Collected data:
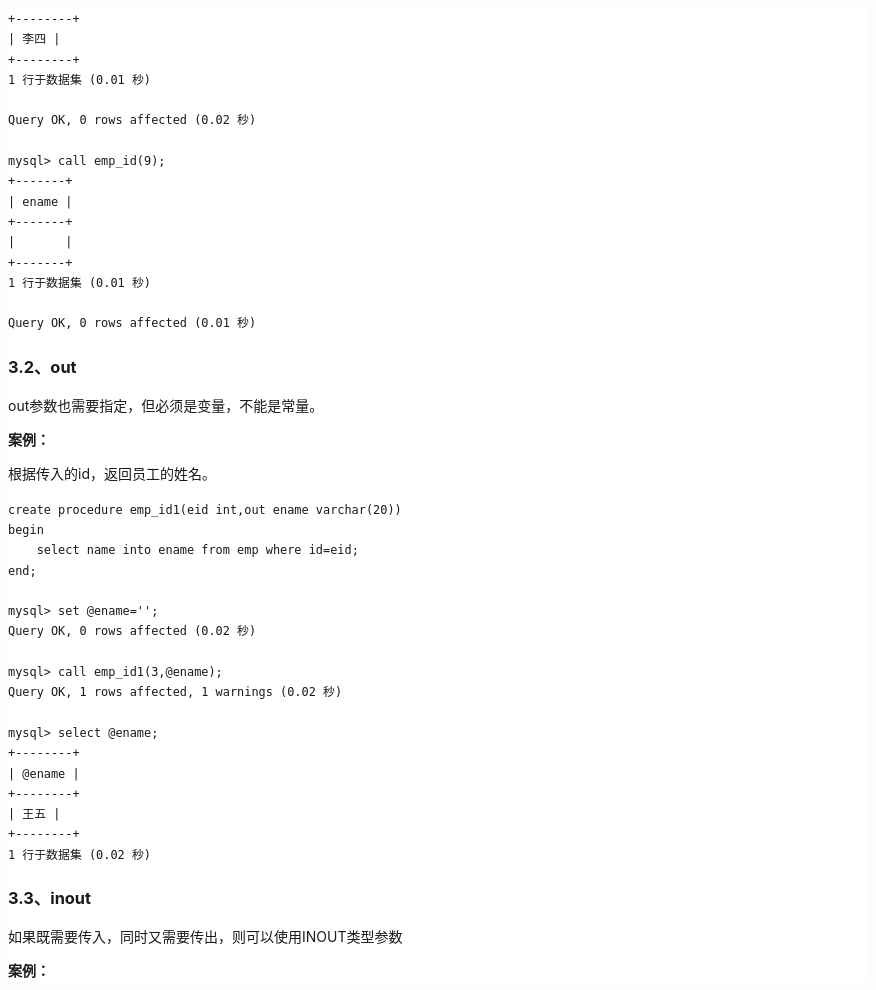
 ```mysql
+--------+
| 李四 |
+--------+
1 行于数据集 (0.01 秒)

Query OK, 0 rows affected (0.02 秒)

mysql> call emp_id(9);
+-------+
| ename |
+-------+
|       |
+-------+
1 行于数据集 (0.01 秒)

Query OK, 0 rows affected (0.01 秒)
```

### 3.2、out

out参数也需要指定，但必须是变量，不能是常量。

**案例：**

根据传入的id，返回员工的姓名。

```mysql
create procedure emp_id1(eid int,out ename varchar(20))
begin
	select name into ename from emp where id=eid;
end;

mysql> set @ename='';
Query OK, 0 rows affected (0.02 秒)

mysql> call emp_id1(3,@ename);
Query OK, 1 rows affected, 1 warnings (0.02 秒)

mysql> select @ename;
+--------+
| @ename |
+--------+
| 王五 |
+--------+
1 行于数据集 (0.02 秒)
```

### 3.3、inout

如果既需要传入，同时又需要传出，则可以使用INOUT类型参数

**案例：**
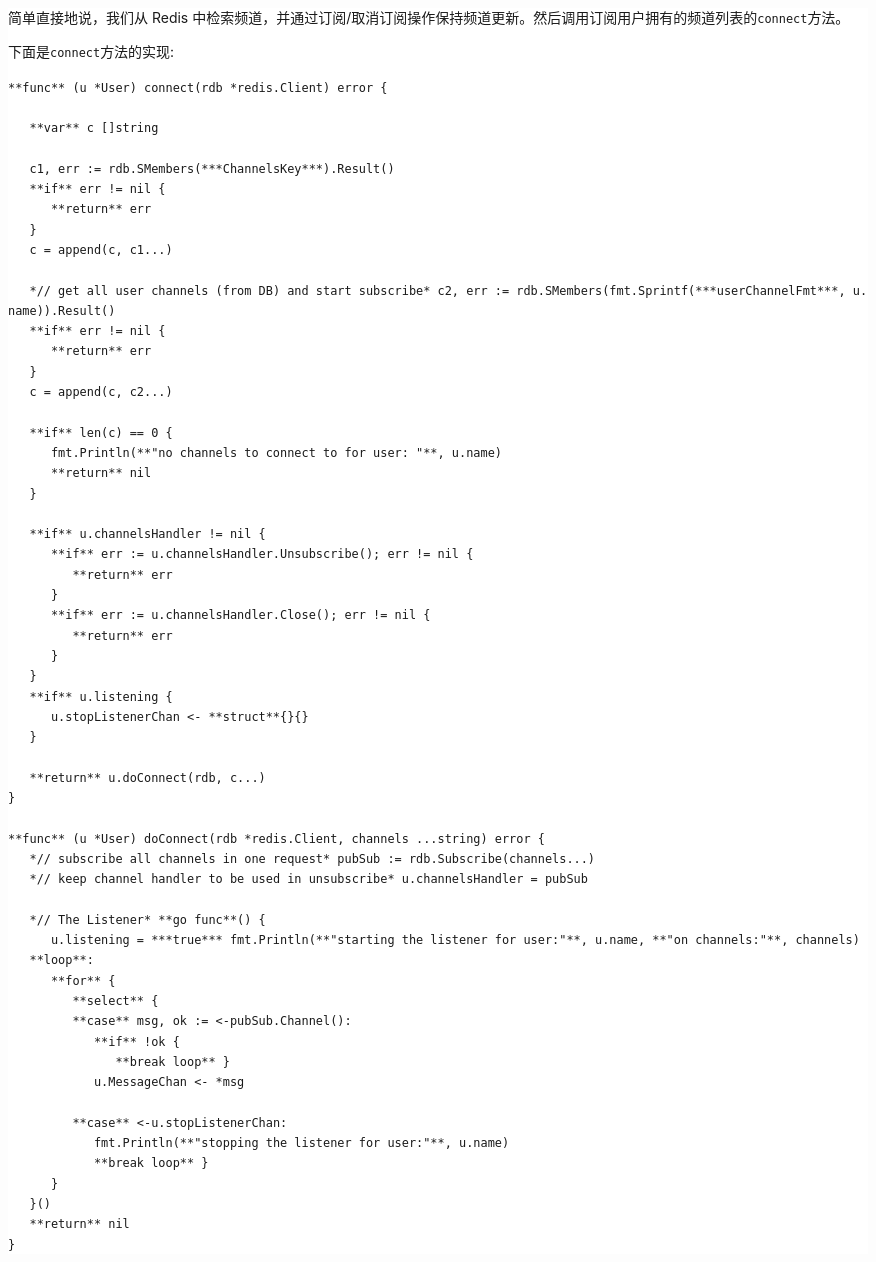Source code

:简单直接地说，我们从 Redis 中检索频道，并通过订阅/取消订阅操作保持频道更新。然后调用订阅用户拥有的频道列表的`connect`方法。

下面是`connect`方法的实现:

```
**func** (u *User) connect(rdb *redis.Client) error {

   **var** c []string

   c1, err := rdb.SMembers(***ChannelsKey***).Result()
   **if** err != nil {
      **return** err
   }
   c = append(c, c1...)

   *// get all user channels (from DB) and start subscribe* c2, err := rdb.SMembers(fmt.Sprintf(***userChannelFmt***, u.name)).Result()
   **if** err != nil {
      **return** err
   }
   c = append(c, c2...)

   **if** len(c) == 0 {
      fmt.Println(**"no channels to connect to for user: "**, u.name)
      **return** nil
   }

   **if** u.channelsHandler != nil {
      **if** err := u.channelsHandler.Unsubscribe(); err != nil {
         **return** err
      }
      **if** err := u.channelsHandler.Close(); err != nil {
         **return** err
      }
   }
   **if** u.listening {
      u.stopListenerChan <- **struct**{}{}
   }

   **return** u.doConnect(rdb, c...)
}

**func** (u *User) doConnect(rdb *redis.Client, channels ...string) error {
   *// subscribe all channels in one request* pubSub := rdb.Subscribe(channels...)
   *// keep channel handler to be used in unsubscribe* u.channelsHandler = pubSub

   *// The Listener* **go func**() {
      u.listening = ***true*** fmt.Println(**"starting the listener for user:"**, u.name, **"on channels:"**, channels)
   **loop**:
      **for** {
         **select** {
         **case** msg, ok := <-pubSub.Channel():
            **if** !ok {
               **break loop** }
            u.MessageChan <- *msg

         **case** <-u.stopListenerChan:
            fmt.Println(**"stopping the listener for user:"**, u.name)
            **break loop** }
      }
   }()
   **return** nil
}
```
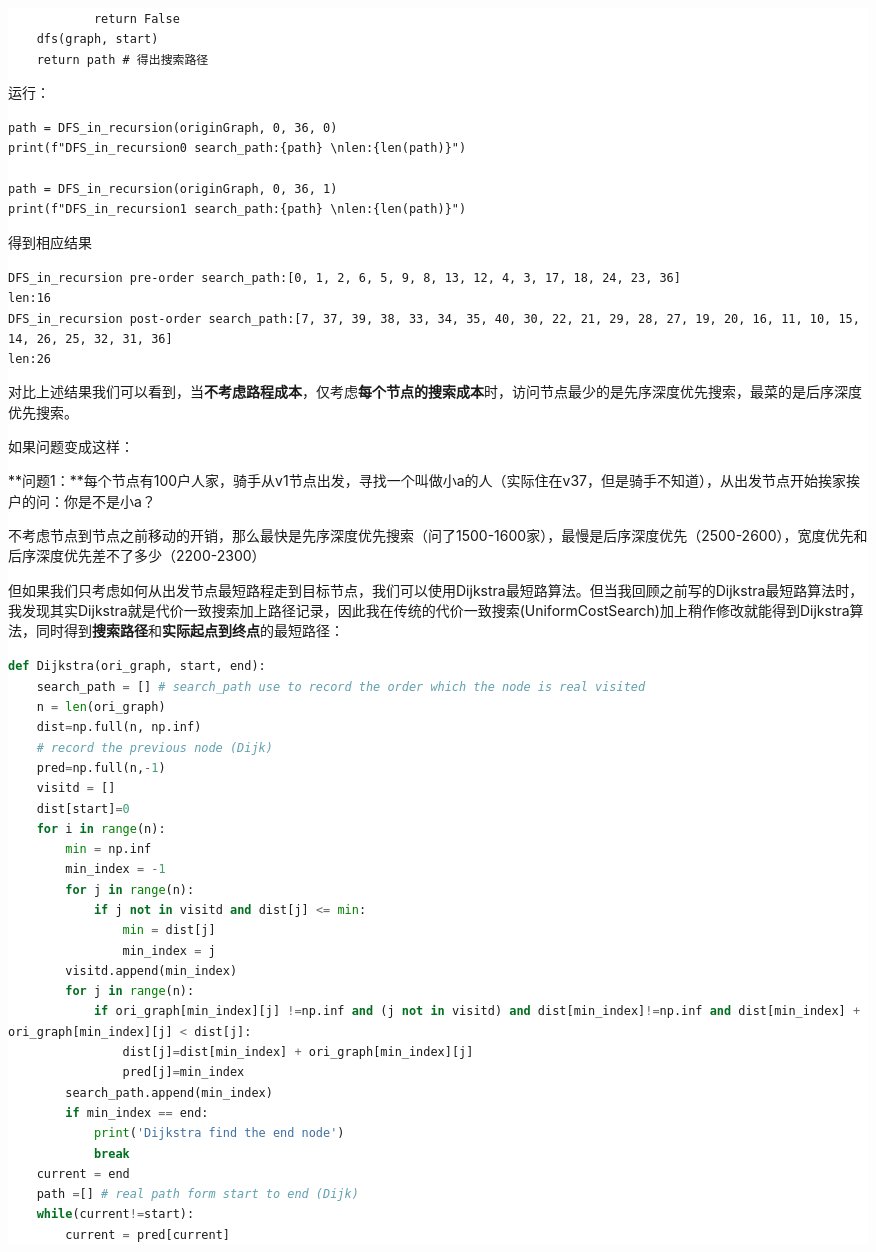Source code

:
 ```
            return False
    dfs(graph, start)
    return path # 得出搜索路径
```

运行：

```
path = DFS_in_recursion(originGraph, 0, 36, 0)
print(f"DFS_in_recursion0 search_path:{path} \nlen:{len(path)}")

path = DFS_in_recursion(originGraph, 0, 36, 1)
print(f"DFS_in_recursion1 search_path:{path} \nlen:{len(path)}")
```

得到相应结果

```
DFS_in_recursion pre-order search_path:[0, 1, 2, 6, 5, 9, 8, 13, 12, 4, 3, 17, 18, 24, 23, 36] 
len:16
DFS_in_recursion post-order search_path:[7, 37, 39, 38, 33, 34, 35, 40, 30, 22, 21, 29, 28, 27, 19, 20, 16, 11, 10, 15, 14, 26, 25, 32, 31, 36] 
len:26
```



对比上述结果我们可以看到，当**不考虑路程成本**，仅考虑**每个节点的搜索成本**时，访问节点最少的是先序深度优先搜索，最菜的是后序深度优先搜索。

如果问题变成这样：

**问题1：**每个节点有100户人家，骑手从v1节点出发，寻找一个叫做小a的人（实际住在v37，但是骑手不知道），从出发节点开始挨家挨户的问：你是不是小a？

​        不考虑节点到节点之前移动的开销，那么最快是先序深度优先搜索（问了1500-1600家），最慢是后序深度优先（2500-2600），宽度优先和后序深度优先差不了多少（2200-2300）

​        但如果我们只考虑如何从出发节点最短路程走到目标节点，我们可以使用Dijkstra最短路算法。但当我回顾之前写的Dijkstra最短路算法时，我发现其实Dijkstra就是代价一致搜索加上路径记录，因此我在传统的代价一致搜索(UniformCostSearch)加上稍作修改就能得到Dijkstra算法，同时得到**搜索路径**和**实际起点到终点**的最短路径：

```python
def Dijkstra(ori_graph, start, end): 
    search_path = [] # search_path use to record the order which the node is real visited
    n = len(ori_graph)
    dist=np.full(n, np.inf)
    # record the previous node (Dijk)
    pred=np.full(n,-1)
    visitd = []
    dist[start]=0
    for i in range(n):
        min = np.inf
        min_index = -1
        for j in range(n):
            if j not in visitd and dist[j] <= min:
                min = dist[j]
                min_index = j
        visitd.append(min_index)
        for j in range(n):
            if ori_graph[min_index][j] !=np.inf and (j not in visitd) and dist[min_index]!=np.inf and dist[min_index] + ori_graph[min_index][j] < dist[j]:
                dist[j]=dist[min_index] + ori_graph[min_index][j]
                pred[j]=min_index
        search_path.append(min_index)
        if min_index == end:
            print('Dijkstra find the end node')
            break
    current = end
    path =[] # real path form start to end (Dijk)
    while(current!=start):
        current = pred[current]
```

=== Goal of the exercise ===
From the entries, work out how many lines include the word "current", answering with the number only.

=== Response ===
3